[[ Data open ]]
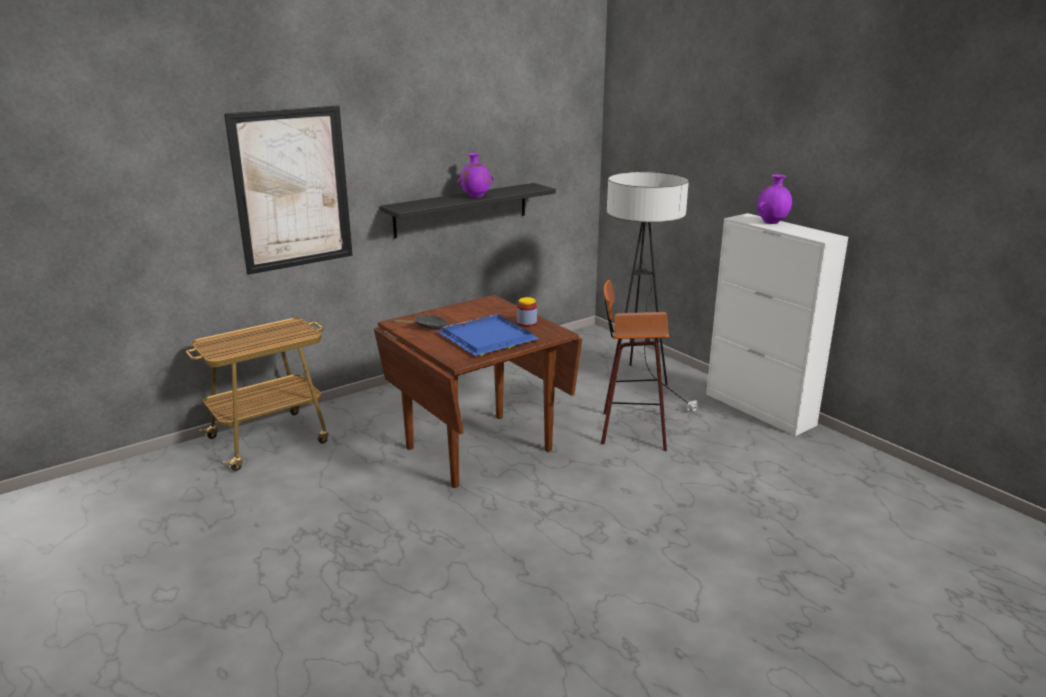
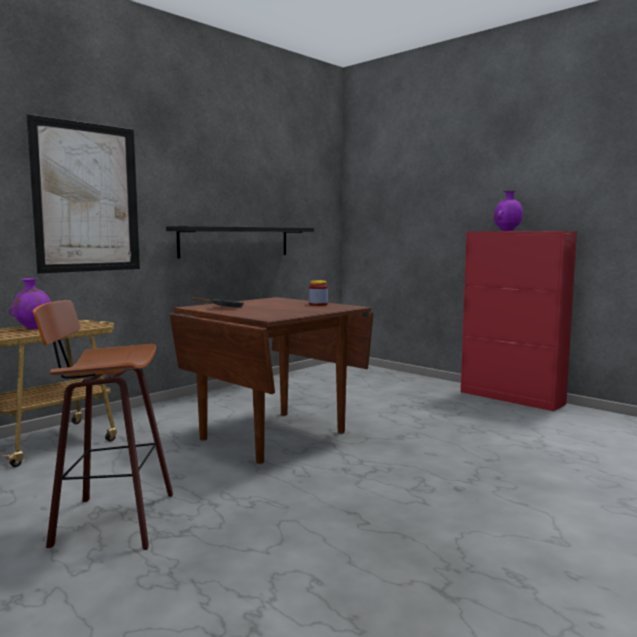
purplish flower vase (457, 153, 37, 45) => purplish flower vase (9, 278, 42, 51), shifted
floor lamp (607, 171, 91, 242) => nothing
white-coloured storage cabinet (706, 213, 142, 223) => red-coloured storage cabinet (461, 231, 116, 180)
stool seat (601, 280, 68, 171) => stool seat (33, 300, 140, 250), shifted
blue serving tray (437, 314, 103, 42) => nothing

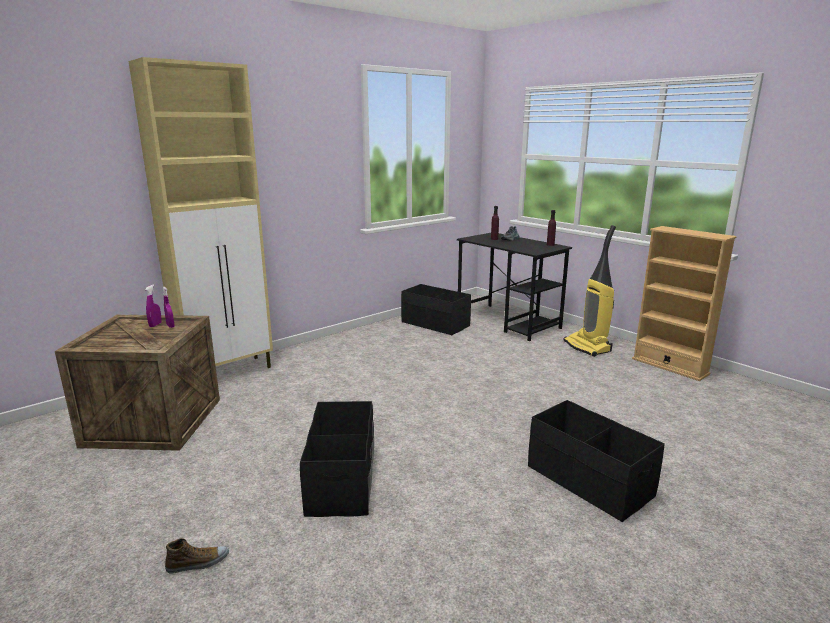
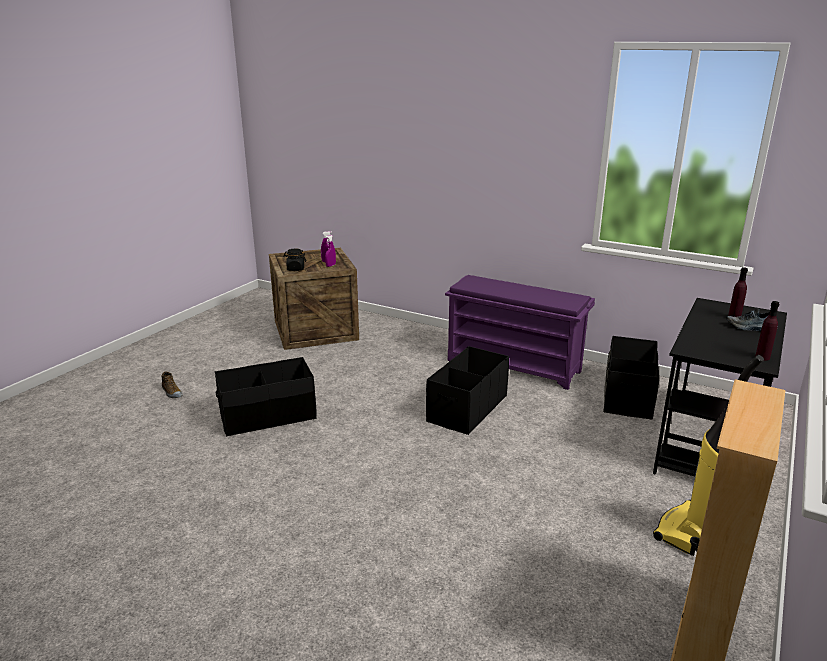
sand-coloured storage cabinet (128, 57, 145, 311) => nothing
black-coloured storage bin (528, 400, 137, 122) => black-coloured storage bin (426, 346, 83, 89), shifted
nothing => black-coloured jar (283, 249, 23, 22)
nothing => purplish shoe stand (445, 275, 150, 115)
[[ Data closed ]]
* Task details:
Every line from the one containing "black-coloured storage bin (528, 400, 137, 122)" to the final line of the listing above should be set down exactly, with nothing added.

* Task result:
black-coloured storage bin (528, 400, 137, 122) => black-coloured storage bin (426, 346, 83, 89), shifted
nothing => black-coloured jar (283, 249, 23, 22)
nothing => purplish shoe stand (445, 275, 150, 115)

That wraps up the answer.